▸ **EXTRACTED ENTRIES**
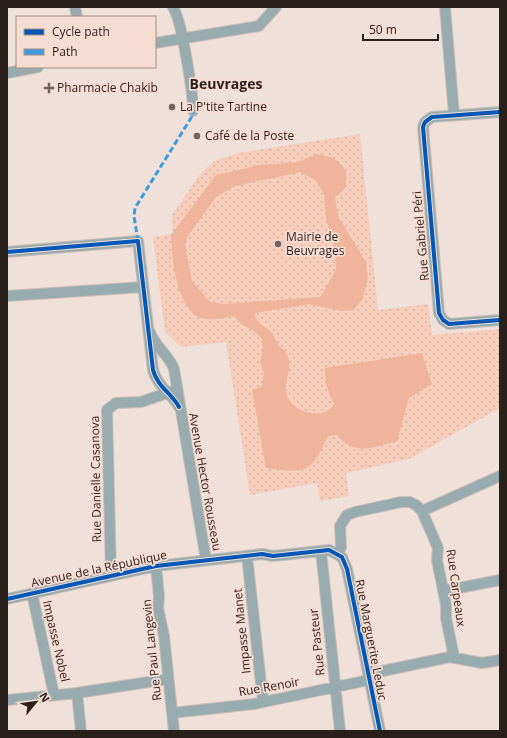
<svg xmlns="http://www.w3.org/2000/svg" width="507" height="738" viewBox="0 0 507 738" font-family="'Open Sans',sans-serif">
	<style>
		.park { fill: url(#park-dots) }
		.water { fill: #efb49b; fill-rule: evenodd }
		.lines { fill: none; stroke-linecap: round; stroke-linejoin: round }
		.minor-casing { stroke: #cabeb8; stroke-width: 12 }
		.minor { stroke: #98abae; stroke-width: 10 }
		.quiet { stroke: #3d9bdf; stroke-width: 3; stroke-dasharray: 6 3; stroke-linecap: butt }
		.cycleway-casing { stroke: #f7dcd1; stroke-width: 6 }
		.cycleway { stroke: #0057b8; stroke-width: 4 }
		.poi-dot { fill: #6e635e; stroke: #f7dcd1; stroke-width: 1.5 }
		.labels { text-anchor: middle; stroke-width: 3.5; stroke-linejoin: round; paint-order: stroke }
		.poi-label { font-size: 12px; fill: #291f1b; stroke: #f7dcd1; text-anchor: start }
		.street-label { font-size: 12px; fill: #291f1b; stroke: #f7dcd1 }
		.quarter-label { font-size: 14px; font-weight: bold; fill: #291f1b; stroke: #f7dcd1 }
	</style>
	<defs>
		<pattern id="park-dots" width="8" height="8" patternUnits="userSpaceOnUse"><rect width="8" height="8" fill="#f7cdbb"/><path d="M2 2h.1M6 6h.1" fill="none" stroke="#d4b0a0" stroke-width="1.8" stroke-linecap="round"/></pattern>
	</defs>
	<rect width="100%" height="100%" fill="#efe0d9"/>
	<path class="park" d="M 360,134 L 378,310 L 428,304 L 432,335 L 500,329 L 500,408 L 409,459 L 346,473 L 349,496 L 320,501 L 317,483 L 250,495 L 226,342 L 181,347 L 165,332 L 153,237 L 173,234 L 172,215 L 200,174 L 214,161 L 238,153 Z"/>
	<path class="water" d="M 317,154 C 330,156 349,163 346,180 C 346,183 346,187 344,189 C 342,192 337,195 335,197 L 338,216 L 366,262 L 368,280 L 362,300 L 353,310 L 341,311 L 309,304 L 255,313 C 254,322 267,327 272,333 C 275,337 276,343 280,347 C 282,349 285,350 286,353 C 295,367 282,382 287,395 C 293,413 322,421 334,405 L 326,384 L 325,368 L 422,353 L 432,384 L 409,398 L 397,441 C 374,447 354,457 337,435 L 328,436 C 312,472 306,474 266,468 L 252,390 L 262,386 L 264,374 L 260,361 L 263,349 L 262,339 L 253,330 L 242,325 L 234,316 C 225,318 209,321 201,318 C 176,309 172,257 171,235 L 216,175 L 260,165 L 298,162 ZM 301,172 L 316,181 L 324,194 L 326,219 L 335,247 L 336,270 L 321,296 L 319,297 L 224,304 L 210,302 L 192,281 L 185,244 L 187,237 L 216,197 L 235,186 Z"/>
	<g class="lines">
		<defs>
			<path id="minor" d="M 75,7 L 77,17
				M 173,7 C 182,21 193,93 193,111
				M 445,7 L 454,115
				M 155,43 L 259,26 L 276,7
				M 7,73 L 38,67
				M 500,112 L 432,117 L 425,122 L 423,127 L 439,313 L 443,320 L 449,324 L 500,320
				M 7,252 L 138,241 L 153,370 C 157,386 172,394 179,407
				M 7,296 L 143,287
				M 150,332 C 155,347 169,355 174,369 L 206,560
				M 422,511 L 500,476
				M 321,551 L 340,731
				M 338,554 L 341,547 L 340,526 L 347,515 L 355,512 L 401,502 L 410,502 L 416,505 L 422,511 L 438,548 L 437,560 L 446,605 L 446,618 L 454,657
				M 247,556 L 263,702
				M 156,566 L 159,597 L 158,608 L 164,636 L 174,731
				M 111,575 L 107,410 L 116,403 L 141,402 L 173,391
				M 443,591 L 500,580
				M 32,593 L 54,695
				M 7,599 L 156,566 L 262,554 L 273,556 L 329,550 L 342,557 L 347,569 L 380,731
				M 368,674 L 450,657 L 482,663 L 500,660
				M 7,700 L 77,693
				M 172,713 L 254,704 L 369,680
				M 81,731 L 77,693 L 168,679"/>
		</defs>
		<use href="#minor" class="minor-casing"/>
		<use href="#minor" class="minor"/>
		<path class="quiet" d="M 138,241 L 134,216 L 135,208 L 191,118 L 193,111"/>
		<defs>
			<path id="cycleway" d="M 500,112 L 432,117 L 425,122 L 423,127 L 439,313 L 443,320 L 449,324 L 500,320
				M 7,252 L 138,241 L 153,370 C 157,386 172,394 179,407
				M 7,599 L 156,566 L 262,554 L 273,556 L 329,550 L 342,557 L 347,569 L 380,731"/>
		</defs>
		<use href="#cycleway" class="cycleway-casing"/>
		<use href="#cycleway" class="cycleway"/>
	</g>
	<g class="poi-dot">
		<path d="M47 82h4v4h4v4h-4v4h-4v-4h-4v-4h4z"/>
		<circle cx="172" cy="107" r="4"/>
		<circle cx="197" cy="136" r="4"/>
		<circle cx="278" cy="244" r="4"/>
	</g>
	<g class="labels">
		<g class="poi-label">
			<text x="57" y="92">Pharmacie Chakib</text>
			<text x="180" y="111">La P'tite Tartine</text>
			<text x="205" y="140">Café de la Poste</text>
			<text x="286" y="241">Mairie de<tspan x="286" dy="14">Beuvrages</tspan></text>
		</g>
		<g class="street-label">
			<text transform="translate(421 236) rotate(-95)" y="4">Rue Gabriel Péri</text>
			<text transform="translate(96 479) rotate(-91)" y="4">Rue Danielle Casanova</text>
			<text transform="translate(205 482) rotate(80)" y="4">Avenue Hector Rousseau</text>
			<text transform="translate(99 569) rotate(-12)" y="4">Avenue de la République</text>
			<text transform="translate(456 588) rotate(82)" y="4">Rue Carpeaux</text>
			<text transform="translate(242 631) rotate(-96)" y="4">Impasse Manet</text>
			<text transform="translate(371 640) rotate(79)" y="4">Rue Marguerite Leduc</text>
			<text transform="translate(56 641) rotate(77)" y="4">Impasse Nobel</text>
			<text transform="translate(317 642) rotate(-96)" y="4">Rue Pasteur</text>
			<text transform="translate(152 650) rotate(-96)" y="4">Rue Paul Langevin</text>
			<text transform="translate(269 687) rotate(-10)" y="4">Rue Renoir</text>
		</g>
		<g class="quarter-label">
			<text x="226" y="89">Beuvrages</text>
		</g>
	</g>
	<rect width="507" height="738" fill="none" stroke="#291f1b" stroke-width="16"/>
	<rect x="16" y="16" width="140" height="52" fill="#f7dcd1" stroke="#a59088"/>
	<rect x="24" y="29" width="20" height="6" fill="#0057b8" stroke="#a59088"/>
	<text x="52" y="36" font-size="12" fill="#291f1b">Cycle path</text>
	<rect x="24" y="49" width="20" height="6" fill="#3d9bdf" stroke="#a59088"/>
	<text x="52" y="56" font-size="12" fill="#291f1b">Path</text>
	<g transform="translate(36 702) rotate(61)" stroke="#f7dcd1" stroke-width="3" paint-order="stroke">
	<path d="M0-3L7 15L0 10L-7 15Z" fill="#291f1b"/>
	<text y="-6" font-size="11" font-weight="bold" text-anchor="middle" fill="#291f1b">N</text>
	</g>
	<path d="M363 34v6h75v-6" fill="none" stroke="#291f1b" stroke-width="2"/>
	<text x="369" y="34" font-size="12" fill="#291f1b" stroke="#f7dcd1" stroke-width="3" paint-order="stroke">50 m</text>
</svg>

▸ **WORK INSTRUCTIONS**
In the records above, find every line that contains the word "bold" and copy it.

▸ **EXPECTED ANSWER**
		.quarter-label { font-size: 14px; font-weight: bold; fill: #291f1b; stroke: #f7dcd1 }
	<text y="-6" font-size="11" font-weight="bold" text-anchor="middle" fill="#291f1b">N</text>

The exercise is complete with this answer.